>>>

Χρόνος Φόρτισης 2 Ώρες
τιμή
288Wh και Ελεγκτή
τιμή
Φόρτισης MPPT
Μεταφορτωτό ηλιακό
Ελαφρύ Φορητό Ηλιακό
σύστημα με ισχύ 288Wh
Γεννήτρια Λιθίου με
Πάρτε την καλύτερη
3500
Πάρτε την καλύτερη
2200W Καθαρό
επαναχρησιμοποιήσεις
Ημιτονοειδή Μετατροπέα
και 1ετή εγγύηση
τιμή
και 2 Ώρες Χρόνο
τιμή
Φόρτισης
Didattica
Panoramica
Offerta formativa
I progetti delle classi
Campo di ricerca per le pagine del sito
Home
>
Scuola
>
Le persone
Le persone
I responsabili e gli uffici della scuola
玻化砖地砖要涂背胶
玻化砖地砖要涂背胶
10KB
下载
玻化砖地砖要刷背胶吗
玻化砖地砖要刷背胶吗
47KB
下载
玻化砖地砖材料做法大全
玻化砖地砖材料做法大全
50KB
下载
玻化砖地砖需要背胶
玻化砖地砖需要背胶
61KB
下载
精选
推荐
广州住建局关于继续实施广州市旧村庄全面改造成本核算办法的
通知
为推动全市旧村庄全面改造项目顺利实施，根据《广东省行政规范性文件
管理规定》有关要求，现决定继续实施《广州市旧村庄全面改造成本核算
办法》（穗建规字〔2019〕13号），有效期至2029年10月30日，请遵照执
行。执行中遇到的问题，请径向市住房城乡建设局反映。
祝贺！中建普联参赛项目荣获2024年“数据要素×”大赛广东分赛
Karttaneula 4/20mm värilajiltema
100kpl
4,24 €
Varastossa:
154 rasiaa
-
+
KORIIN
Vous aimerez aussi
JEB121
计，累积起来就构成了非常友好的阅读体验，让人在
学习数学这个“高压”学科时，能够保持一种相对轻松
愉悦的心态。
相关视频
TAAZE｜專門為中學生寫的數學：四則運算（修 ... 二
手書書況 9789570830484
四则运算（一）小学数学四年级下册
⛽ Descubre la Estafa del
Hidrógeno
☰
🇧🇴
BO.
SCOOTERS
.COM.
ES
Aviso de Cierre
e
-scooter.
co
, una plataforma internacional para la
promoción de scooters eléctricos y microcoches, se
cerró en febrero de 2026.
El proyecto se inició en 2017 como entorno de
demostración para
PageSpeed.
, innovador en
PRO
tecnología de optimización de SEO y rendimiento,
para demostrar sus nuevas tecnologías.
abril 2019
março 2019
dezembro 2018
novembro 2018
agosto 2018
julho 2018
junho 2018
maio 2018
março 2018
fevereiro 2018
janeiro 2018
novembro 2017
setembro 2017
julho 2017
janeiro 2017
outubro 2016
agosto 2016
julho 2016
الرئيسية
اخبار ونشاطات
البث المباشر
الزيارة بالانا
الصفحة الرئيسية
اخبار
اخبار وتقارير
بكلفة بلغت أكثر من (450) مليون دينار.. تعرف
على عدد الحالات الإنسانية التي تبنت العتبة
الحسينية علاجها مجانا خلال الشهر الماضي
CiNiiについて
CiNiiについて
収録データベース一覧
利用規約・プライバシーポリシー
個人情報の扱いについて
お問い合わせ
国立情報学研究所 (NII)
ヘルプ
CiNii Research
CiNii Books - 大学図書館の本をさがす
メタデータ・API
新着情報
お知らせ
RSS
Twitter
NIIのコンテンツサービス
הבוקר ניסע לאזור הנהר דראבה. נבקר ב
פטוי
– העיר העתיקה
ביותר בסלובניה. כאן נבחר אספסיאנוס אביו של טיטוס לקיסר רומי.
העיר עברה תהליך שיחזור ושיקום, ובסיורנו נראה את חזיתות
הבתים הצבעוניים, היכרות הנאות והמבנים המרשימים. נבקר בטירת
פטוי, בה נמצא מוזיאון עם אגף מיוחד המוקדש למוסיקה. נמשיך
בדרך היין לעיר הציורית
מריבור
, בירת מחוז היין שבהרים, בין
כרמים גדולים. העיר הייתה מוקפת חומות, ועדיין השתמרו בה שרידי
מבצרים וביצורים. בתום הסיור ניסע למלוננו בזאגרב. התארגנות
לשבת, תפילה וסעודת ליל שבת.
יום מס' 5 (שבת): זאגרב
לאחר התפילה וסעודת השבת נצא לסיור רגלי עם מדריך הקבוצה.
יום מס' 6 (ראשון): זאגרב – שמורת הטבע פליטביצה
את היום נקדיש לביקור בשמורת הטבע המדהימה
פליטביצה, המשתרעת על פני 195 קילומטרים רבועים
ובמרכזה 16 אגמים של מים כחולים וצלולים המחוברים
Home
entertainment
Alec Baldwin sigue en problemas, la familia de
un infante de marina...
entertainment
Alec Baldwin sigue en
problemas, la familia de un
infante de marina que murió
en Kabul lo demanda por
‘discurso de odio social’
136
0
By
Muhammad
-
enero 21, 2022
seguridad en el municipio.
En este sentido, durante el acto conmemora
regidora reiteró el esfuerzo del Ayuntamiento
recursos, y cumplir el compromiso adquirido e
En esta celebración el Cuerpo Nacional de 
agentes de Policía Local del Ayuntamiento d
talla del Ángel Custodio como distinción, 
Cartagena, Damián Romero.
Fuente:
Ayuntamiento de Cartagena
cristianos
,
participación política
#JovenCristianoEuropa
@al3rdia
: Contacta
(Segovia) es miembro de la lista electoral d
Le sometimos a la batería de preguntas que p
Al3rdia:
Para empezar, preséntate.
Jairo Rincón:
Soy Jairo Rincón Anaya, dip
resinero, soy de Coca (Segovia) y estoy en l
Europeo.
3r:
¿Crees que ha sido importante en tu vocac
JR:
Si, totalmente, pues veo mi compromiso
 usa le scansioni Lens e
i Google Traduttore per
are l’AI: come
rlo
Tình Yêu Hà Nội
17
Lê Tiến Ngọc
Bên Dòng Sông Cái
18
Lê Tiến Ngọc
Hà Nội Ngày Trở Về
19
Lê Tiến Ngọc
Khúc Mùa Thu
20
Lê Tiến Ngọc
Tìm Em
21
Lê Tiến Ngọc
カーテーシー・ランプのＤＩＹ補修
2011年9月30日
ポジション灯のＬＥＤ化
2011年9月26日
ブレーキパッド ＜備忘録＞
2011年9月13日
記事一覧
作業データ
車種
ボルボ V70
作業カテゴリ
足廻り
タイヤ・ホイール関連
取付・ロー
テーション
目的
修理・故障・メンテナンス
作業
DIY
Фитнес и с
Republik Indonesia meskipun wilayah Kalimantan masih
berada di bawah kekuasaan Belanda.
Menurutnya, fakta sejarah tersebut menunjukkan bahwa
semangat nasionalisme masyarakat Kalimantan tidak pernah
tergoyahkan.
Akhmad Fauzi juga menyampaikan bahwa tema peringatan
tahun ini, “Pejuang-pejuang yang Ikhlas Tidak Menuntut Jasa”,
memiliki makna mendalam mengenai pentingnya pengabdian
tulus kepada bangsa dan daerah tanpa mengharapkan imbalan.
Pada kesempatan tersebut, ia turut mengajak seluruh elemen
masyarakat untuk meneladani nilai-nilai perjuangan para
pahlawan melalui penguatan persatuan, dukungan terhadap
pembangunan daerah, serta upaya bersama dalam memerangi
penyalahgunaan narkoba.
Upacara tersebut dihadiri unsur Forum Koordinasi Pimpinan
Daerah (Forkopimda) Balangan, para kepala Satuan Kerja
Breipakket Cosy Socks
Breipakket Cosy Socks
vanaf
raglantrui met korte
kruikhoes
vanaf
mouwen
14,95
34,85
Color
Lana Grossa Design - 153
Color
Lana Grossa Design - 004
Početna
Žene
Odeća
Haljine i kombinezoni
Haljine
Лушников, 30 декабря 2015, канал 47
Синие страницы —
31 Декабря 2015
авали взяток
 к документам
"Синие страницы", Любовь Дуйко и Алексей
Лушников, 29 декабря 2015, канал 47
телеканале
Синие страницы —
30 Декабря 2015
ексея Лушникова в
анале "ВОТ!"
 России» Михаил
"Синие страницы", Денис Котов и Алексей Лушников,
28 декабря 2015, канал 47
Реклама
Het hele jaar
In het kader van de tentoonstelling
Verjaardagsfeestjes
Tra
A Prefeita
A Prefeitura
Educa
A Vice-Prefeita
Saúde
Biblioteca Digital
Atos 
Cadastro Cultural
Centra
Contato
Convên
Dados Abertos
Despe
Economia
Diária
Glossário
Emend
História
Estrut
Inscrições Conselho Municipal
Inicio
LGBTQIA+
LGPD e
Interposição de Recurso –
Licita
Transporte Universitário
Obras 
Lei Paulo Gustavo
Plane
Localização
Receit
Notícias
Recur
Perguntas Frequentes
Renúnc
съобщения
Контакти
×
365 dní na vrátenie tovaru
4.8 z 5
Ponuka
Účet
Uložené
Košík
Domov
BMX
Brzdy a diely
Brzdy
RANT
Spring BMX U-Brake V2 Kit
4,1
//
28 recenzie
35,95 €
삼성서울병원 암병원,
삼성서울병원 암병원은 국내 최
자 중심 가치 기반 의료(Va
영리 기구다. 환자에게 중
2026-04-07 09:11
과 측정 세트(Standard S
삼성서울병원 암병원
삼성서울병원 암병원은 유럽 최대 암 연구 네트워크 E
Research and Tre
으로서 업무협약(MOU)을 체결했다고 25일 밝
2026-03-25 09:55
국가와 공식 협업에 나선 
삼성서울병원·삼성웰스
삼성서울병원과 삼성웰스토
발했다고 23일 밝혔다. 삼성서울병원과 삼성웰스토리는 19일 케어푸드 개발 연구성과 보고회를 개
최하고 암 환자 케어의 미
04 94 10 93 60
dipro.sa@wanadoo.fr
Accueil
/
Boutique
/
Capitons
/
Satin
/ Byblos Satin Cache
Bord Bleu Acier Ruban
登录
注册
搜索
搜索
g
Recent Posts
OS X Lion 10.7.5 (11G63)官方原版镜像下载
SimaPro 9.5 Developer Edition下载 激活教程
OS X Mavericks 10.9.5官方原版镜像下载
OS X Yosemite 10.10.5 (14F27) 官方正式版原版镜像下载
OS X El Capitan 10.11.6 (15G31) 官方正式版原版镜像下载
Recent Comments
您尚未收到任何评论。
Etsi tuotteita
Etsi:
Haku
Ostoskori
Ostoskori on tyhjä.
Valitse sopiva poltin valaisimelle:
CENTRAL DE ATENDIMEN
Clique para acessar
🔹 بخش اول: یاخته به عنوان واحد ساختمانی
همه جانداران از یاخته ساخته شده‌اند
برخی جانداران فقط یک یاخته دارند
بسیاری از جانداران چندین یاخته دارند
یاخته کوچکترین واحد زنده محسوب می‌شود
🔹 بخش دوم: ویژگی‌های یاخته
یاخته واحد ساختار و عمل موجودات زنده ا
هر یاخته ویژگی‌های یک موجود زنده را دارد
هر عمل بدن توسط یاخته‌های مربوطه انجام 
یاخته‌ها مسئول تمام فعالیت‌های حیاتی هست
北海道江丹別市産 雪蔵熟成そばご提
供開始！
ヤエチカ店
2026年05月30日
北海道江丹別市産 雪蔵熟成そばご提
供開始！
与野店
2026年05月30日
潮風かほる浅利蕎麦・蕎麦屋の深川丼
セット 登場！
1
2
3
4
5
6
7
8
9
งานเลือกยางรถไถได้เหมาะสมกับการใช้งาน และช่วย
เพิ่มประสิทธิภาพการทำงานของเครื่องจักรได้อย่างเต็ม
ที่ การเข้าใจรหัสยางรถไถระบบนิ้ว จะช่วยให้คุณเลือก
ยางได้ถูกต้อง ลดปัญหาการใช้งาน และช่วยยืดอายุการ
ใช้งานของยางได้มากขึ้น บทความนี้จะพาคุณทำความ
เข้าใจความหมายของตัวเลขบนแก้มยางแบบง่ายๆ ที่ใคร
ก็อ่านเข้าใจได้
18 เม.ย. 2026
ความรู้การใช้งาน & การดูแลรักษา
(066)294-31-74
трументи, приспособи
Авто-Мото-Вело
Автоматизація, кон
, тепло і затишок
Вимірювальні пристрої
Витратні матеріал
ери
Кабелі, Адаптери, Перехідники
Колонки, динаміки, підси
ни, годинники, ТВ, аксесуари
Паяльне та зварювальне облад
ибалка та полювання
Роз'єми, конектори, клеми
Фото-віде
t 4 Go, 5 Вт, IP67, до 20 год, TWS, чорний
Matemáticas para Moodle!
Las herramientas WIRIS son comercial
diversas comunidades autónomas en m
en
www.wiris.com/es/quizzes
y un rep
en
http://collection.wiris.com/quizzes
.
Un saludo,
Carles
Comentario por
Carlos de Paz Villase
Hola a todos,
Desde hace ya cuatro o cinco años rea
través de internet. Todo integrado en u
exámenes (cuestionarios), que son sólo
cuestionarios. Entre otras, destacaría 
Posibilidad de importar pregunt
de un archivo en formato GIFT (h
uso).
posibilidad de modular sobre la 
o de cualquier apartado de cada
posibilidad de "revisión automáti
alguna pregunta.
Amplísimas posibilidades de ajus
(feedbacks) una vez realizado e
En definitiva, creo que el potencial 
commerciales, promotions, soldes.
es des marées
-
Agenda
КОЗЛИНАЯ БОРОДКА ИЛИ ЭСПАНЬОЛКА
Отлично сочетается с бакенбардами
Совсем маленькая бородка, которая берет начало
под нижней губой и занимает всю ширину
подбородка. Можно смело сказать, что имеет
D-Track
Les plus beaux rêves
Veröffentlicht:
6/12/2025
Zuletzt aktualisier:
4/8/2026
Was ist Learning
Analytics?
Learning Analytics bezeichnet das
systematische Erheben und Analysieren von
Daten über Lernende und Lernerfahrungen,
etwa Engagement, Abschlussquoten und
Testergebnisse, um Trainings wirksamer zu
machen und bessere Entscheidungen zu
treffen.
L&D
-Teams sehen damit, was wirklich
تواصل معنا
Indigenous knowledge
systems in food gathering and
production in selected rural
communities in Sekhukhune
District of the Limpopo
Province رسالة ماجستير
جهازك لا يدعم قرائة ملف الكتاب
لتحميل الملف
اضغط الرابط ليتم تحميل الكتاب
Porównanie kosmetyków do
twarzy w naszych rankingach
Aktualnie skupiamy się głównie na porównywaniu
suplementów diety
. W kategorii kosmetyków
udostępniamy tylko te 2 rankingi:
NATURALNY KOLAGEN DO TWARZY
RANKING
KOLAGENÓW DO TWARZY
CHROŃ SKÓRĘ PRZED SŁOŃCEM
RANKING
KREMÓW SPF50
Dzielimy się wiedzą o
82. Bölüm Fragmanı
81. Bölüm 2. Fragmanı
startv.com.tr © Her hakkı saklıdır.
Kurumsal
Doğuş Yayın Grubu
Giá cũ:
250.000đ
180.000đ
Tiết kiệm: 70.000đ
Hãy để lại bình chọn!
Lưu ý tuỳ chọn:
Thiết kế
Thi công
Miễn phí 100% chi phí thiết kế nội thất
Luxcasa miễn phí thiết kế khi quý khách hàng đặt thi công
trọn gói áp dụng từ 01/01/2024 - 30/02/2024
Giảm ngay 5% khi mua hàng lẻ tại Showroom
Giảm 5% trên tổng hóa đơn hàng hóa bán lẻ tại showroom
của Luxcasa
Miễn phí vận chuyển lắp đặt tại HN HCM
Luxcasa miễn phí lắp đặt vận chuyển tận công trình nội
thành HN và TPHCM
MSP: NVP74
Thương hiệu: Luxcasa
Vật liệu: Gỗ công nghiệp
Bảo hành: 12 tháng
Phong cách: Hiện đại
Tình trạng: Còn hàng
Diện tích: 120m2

<<<

Exercise directions:
Given the data above, transcribe exactly the lines from the one containing "Las herramientas WIRIS son comercial" down to the one containing "systematische Erheben und Analysieren von", and no others.

Answer:
Las herramientas WIRIS son comercial
diversas comunidades autónomas en m
en
www.wiris.com/es/quizzes
y un rep
en
http://collection.wiris.com/quizzes
.
Un saludo,
Carles
Comentario por
Carlos de Paz Villase
Hola a todos,
Desde hace ya cuatro o cinco años rea
través de internet. Todo integrado en u
exámenes (cuestionarios), que son sólo
cuestionarios. Entre otras, destacaría 
Posibilidad de importar pregunt
de un archivo en formato GIFT (h
uso).
posibilidad de modular sobre la 
o de cualquier apartado de cada
posibilidad de "revisión automáti
alguna pregunta.
Amplísimas posibilidades de ajus
(feedbacks) una vez realizado e
En definitiva, creo que el potencial 
commerciales, promotions, soldes.
es des marées
-
Agenda
КОЗЛИНАЯ БОРОДКА ИЛИ ЭСПАНЬОЛКА
Отлично сочетается с бакенбардами
Совсем маленькая бородка, которая берет начало
под нижней губой и занимает всю ширину
подбородка. Можно смело сказать, что имеет
D-Track
Les plus beaux rêves
Veröffentlicht:
6/12/2025
Zuletzt aktualisier:
4/8/2026
Was ist Learning
Analytics?
Learning Analytics bezeichnet das
systematische Erheben und Analysieren von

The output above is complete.